### SOURCE EXTRACT
-.-.-

[spark] branch branch-3.5 updated: [SPARK-44663][PYTHON] Disable arrow optimization by default for Python UDTFs

ueshin Fri, 04 Aug 2023 16:44:28 -0700

This is an automated email from the ASF dual-hosted git repository.

ueshin pushed a commit to branch branch-3.5
in repository https://gitbox.apache.org/repos/asf/spark.git



The following commit(s) were added to refs/heads/branch-3.5 by this push:
     new 4cba54d8c0e [SPARK-44663][PYTHON] Disable arrow optimization by 
default for Python UDTFs
4cba54d8c0e is described below

commit 4cba54d8c0e113a2587082235518be738c3d4dda
Author: allisonwang-db <allison.w...@databricks.com>
AuthorDate: Fri Aug 4 16:44:01 2023 -0700

    [SPARK-44663][PYTHON] Disable arrow optimization by default for Python UDTFs
    
    ### What changes were proposed in this pull request?
    
    This PR disables arrow optimization by default for Python UDTFs.
    
    ### Why are the changes needed?
    
    To make Python UDTFs consistent with Python UDFs (arrow optimization is by 
default disabled).
    
    ### Does this PR introduce _any_ user-facing change?
    
    No.
    
    ### How was this patch tested?

-.-.-

Text extractions per page:
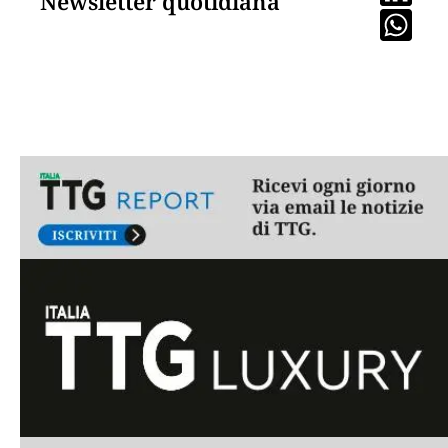
Newsletter quotidiana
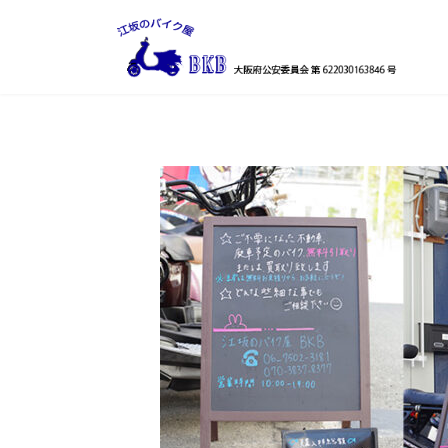
コ
ナ
ン
ビ
テ
ゲ
ン
ー
ツ
シ
へ
ョ
ス
ン
キ
に
ッ
移
プ
動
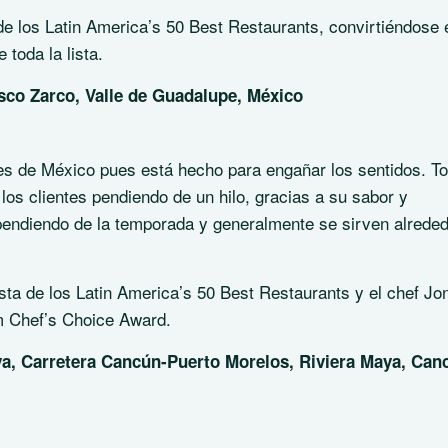
a de los Latin America’s 50 Best Restaurants, convirtiéndose 
 toda la lista.
sco Zarco, Valle de Guadalupe, México
es de México pues está hecho para engañar los sentidos. T
 los clientes pendiendo de un hilo, gracias a su sabor y
pendiendo de la temporada y generalmente se sirven alrede
ista de los Latin America’s 50 Best Restaurants y el chef Jo
m Chef’s Choice Award.
ya, Carretera Cancún-Puerto Morelos, Riviera Maya, Can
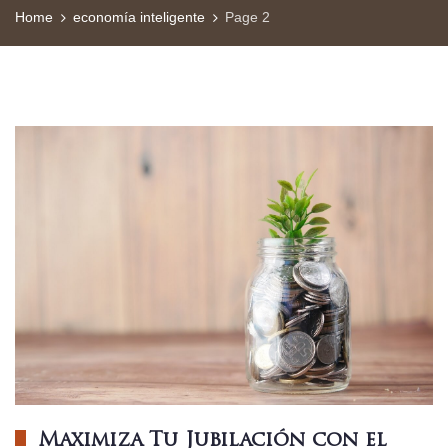
Home
economía inteligente
Page 2
Maximiza Tu Jubilación con el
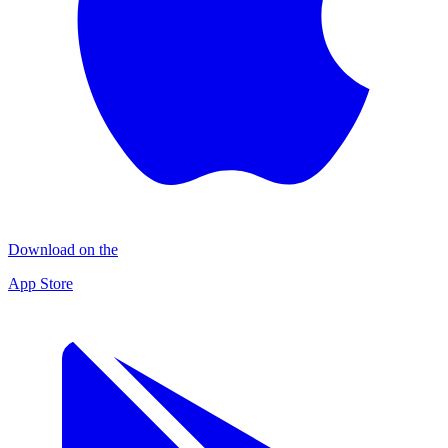
Download on the
App Store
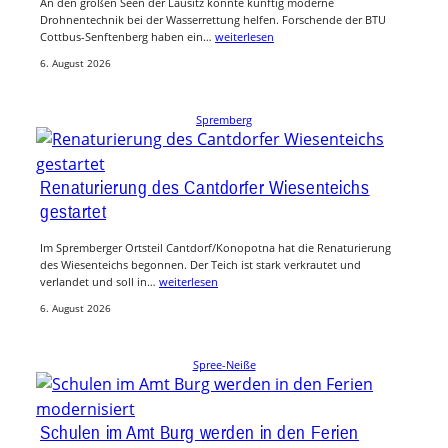
An den großen Seen der Lausitz könnte künftig moderne
Drohnentechnik bei der Wasserrettung helfen. Forschende der BTU
Cottbus-Senftenberg haben ein…
weiterlesen
6. August 2026
Spremberg
Renaturierung des Cantdorfer Wiesenteichs
gestartet
Im Spremberger Ortsteil Cantdorf/Konopotna hat die Renaturierung
des Wiesenteichs begonnen. Der Teich ist stark verkrautet und
verlandet und soll in…
weiterlesen
6. August 2026
Spree-Neiße
Schulen im Amt Burg werden in den Ferien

-.-.-

### REQUIREMENT 1
Find each line in the rows that contains the string "Best" and copy it out. Case matters.
### REQUIREMENT 2
Pick up the Spark commit email right after its last line and keep writing.

### TASK RESPONSE 1
a de los Latin America’s 50 Best Restaurants, convirtiéndose 
ista de los Latin America’s 50 Best Restaurants y el chef Jo

### TASK RESPONSE 2
    
    New unit tests
    
    Closes #42329 from allisonwang-db/spark-44663-disable-arrow.
    
    Authored-by: allisonwang-db <allison.w...@databricks.com>
    Signed-off-by: Takuya UESHIN <ues...@databricks.com>
    (cherry picked from commit 8b53fed7ef0edaaf948ec67413017e60444230fd)
    Signed-off-by: Takuya UESHIN <ues...@databricks.com>
---
 python/pyspark/sql/connect/udtf.py                       | 10 +++++-----
 python/pyspark/sql/tests/test_udtf.py                    | 16 ++++++++++++++++
 python/pyspark/sql/udtf.py                               | 10 +++++-----
 .../scala/org/apache/spark/sql/internal/SQLConf.scala    |  2 +-
 4 files changed, 27 insertions(+), 11 deletions(-)

diff --git a/python/pyspark/sql/connect/udtf.py 
b/python/pyspark/sql/connect/udtf.py
index 3747e37459e..07e2bad6ec7 100644
--- a/python/pyspark/sql/connect/udtf.py
+++ b/python/pyspark/sql/connect/udtf.py
@@ -70,11 +70,11 @@ def _create_py_udtf(
     else:
         from pyspark.sql.connect.session import _active_spark_session
 
-        arrow_enabled = (
-            
_active_spark_session.conf.get("spark.sql.execution.pythonUDTF.arrow.enabled") 
== "true"
-            if _active_spark_session is not None
-            else True
-        )
+        arrow_enabled = False
+        if _active_spark_session is not None:
+            value = 
_active_spark_session.conf.get("spark.sql.execution.pythonUDTF.arrow.enabled")
+            if isinstance(value, str) and value.lower() == "true":
+                arrow_enabled = True
 
     # Create a regular Python UDTF and check for invalid handler class.
     regular_udtf = _create_udtf(cls, returnType, name, 
PythonEvalType.SQL_TABLE_UDF, deterministic)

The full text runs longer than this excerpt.